Both CRC cell lines consumed higher levels of glutamine, pyruvate, and glucose and secreted more α-ketoglutarate, cis-aconitate, citric acid, lactate, glutamate, and malate from/into the culture medium after irinotecan application. HCT116wt cells secreted more cis-aconitate, citric acid, and malate than HCT116Δp53 cells (Fig. 3A, B). Among intracellular metabolites, we observed that acetyl-CoA, α-ketoglutarate, cis-aconitate, citric acid, glutamine/glutamate, glucose-6-phosphate, malate, and phosphoenolpyruvate (PEP) increased in both HCT116 cell lines similarly after irinotecan treatment together with intracellular ATP level (Fig. 3C). This data is congruent to our Seahorse analysis (Fig. 2).
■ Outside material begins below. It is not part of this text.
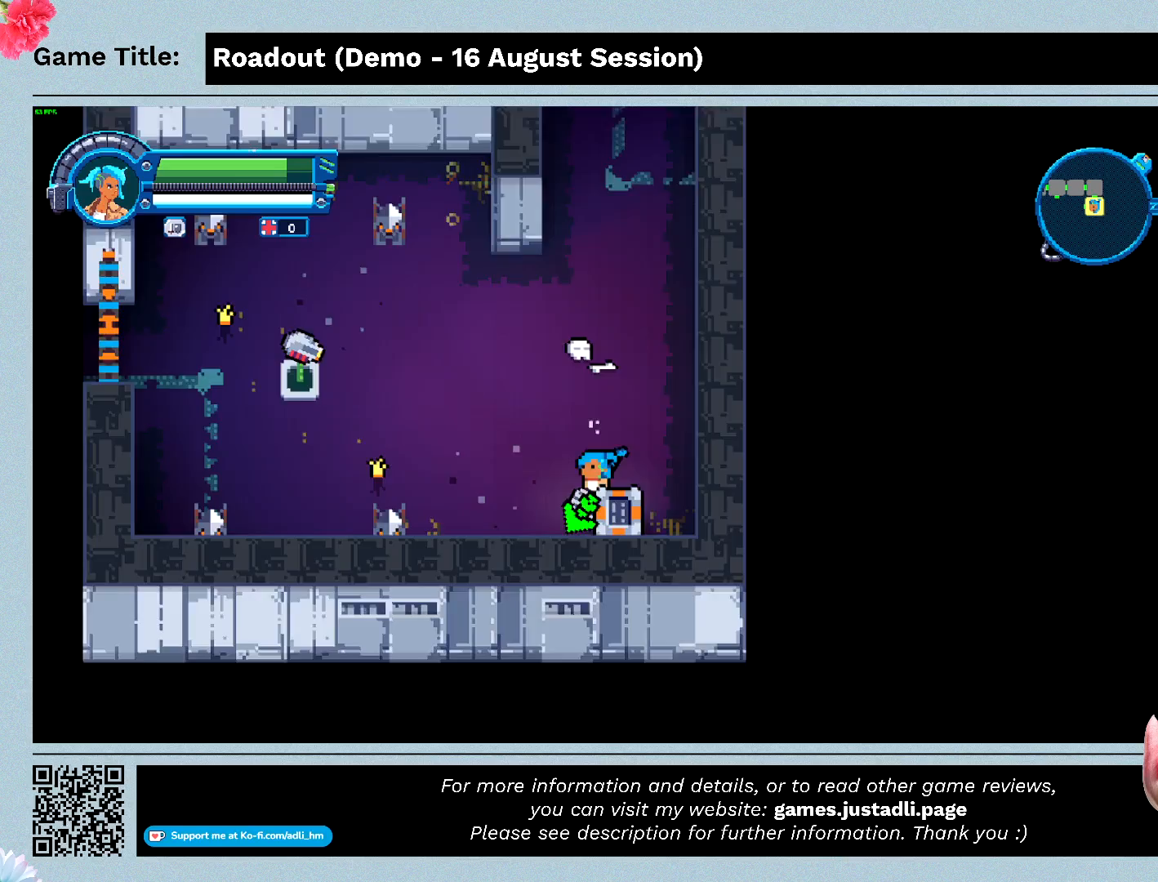
{"keys": ["a"], "events": [[300, "s", "up"]]}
High amounts of glucose-6-phosphate together with an increased level of reduced and oxidized glutathione (GSH/GSSG) show that irinotecan also activated the PPP (Fig. 3C).

Intriguingly, we found that untreated HCT116wt cells had a higher level of intracellular glucose, pyruvate, and lactate than p53-deficient cells. All these metabolites decreased in HCT116wt cells after irinotecan treatment (Fig. 3C). In contrast to this, glucose and pyruvate levels in HCT116Δp53 cells were stable after irinotecan application, whereas lactate level moderately increased.
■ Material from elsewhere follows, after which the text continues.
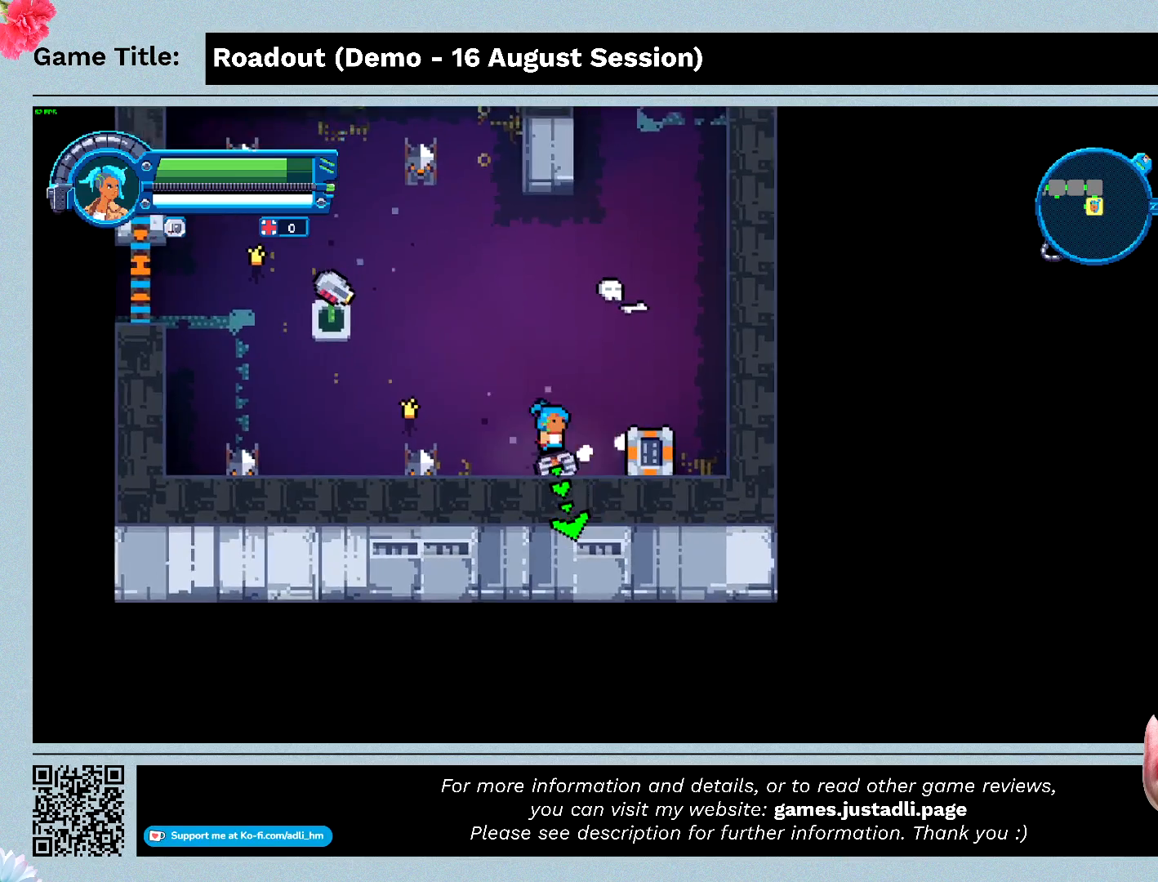
{"keys": ["a"], "events": []}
These results illustrate that the irinotecan-induced DNA replication stress globally activates several metabolic pathways and that p53-proficient CRC cells use their metabolites in a more extensive manner.

HCT116wt cells rely on glucose for their survival after DNA damage

The data above show that p53-proficient HCT116 cells have a significantly higher (glycolytic) metabolism after DNA replication stress/DNA damage than HCT116Δp53 cells (Figs. 1, 2, 3, and 4A). Thus, we investigated if HCT116wt cells could be sensitized to irinotecan by lowering glucose availability. We cultivated both HCT116 cell lines in medium with high (4.5 g/l) or low (1 g/l) glucose and treated them for up to 48 h with irinotecan (Fig. 4B–E). We measured mitochondrial depolarization (loss of ΔΨM) as an early apoptosis marker and PI uptake for total cell death by flow cytometry. After 24-h treatment with irinotecan in a low-glucose medium, HCT116wt cells showed significantly higher levels of ΔΨM loss than cells that were cultivated in high glucose (Fig. 4B). The oxygen consumption of these cells was slightly increased when cultured in a medium with low glucose (Fig. 4C). Compared to cells cultivated in high glucose, irinotecan-treated HCT116wt cells in a medium with low glucose had significantly higher levels of ΔΨM loss and cell death after 48 h (Fig. 4D). In addition, we observed that untreated HCT116wt cells in the low-glucose medium had significantly more ΔΨM loss and cell death than cells that were cultured in the high-glucose medium. This correlates with a decreased oxygen consumption of HCT116wt cells after 48 h of culture in a medium with low glucose levels (Fig. 4E) suggesting that the remaining glucose level in the culture medium of p53-positive cells after 48 h was insufficient to fuel their mitochondrial metabolism properly and might become a limiting factor for these cells. HCT116Δp53 cells did not show any significant increase in cell death or ΔΨM loss after 24–48-h irinotecan treatment, irrespective of glucose levels in the culture media (Fig. 4B, D). These data show that p53-proficient CRC cells need glucose to remain viable during DNA replication stress/DNA damage.

Discussion

Irinotecan is frequently applied to treat CRC. Unfortunately, it produces severe side effects that compromise its use [32, 35, 46]. Fasting can reduce the severity of such side effects without affecting its anti-tumor efficiency in xenograft mouse models [47]. Moreover, CR and fasting were shown to increase the anti-tumor effectiveness of chemotherapy [25,26,27]. Thus, the tumor metabolism is an appealing target in combination with classical chemotherapeutic agents to improve the treatment outcome in patients [14,15,16, 20, 26, 28, 48].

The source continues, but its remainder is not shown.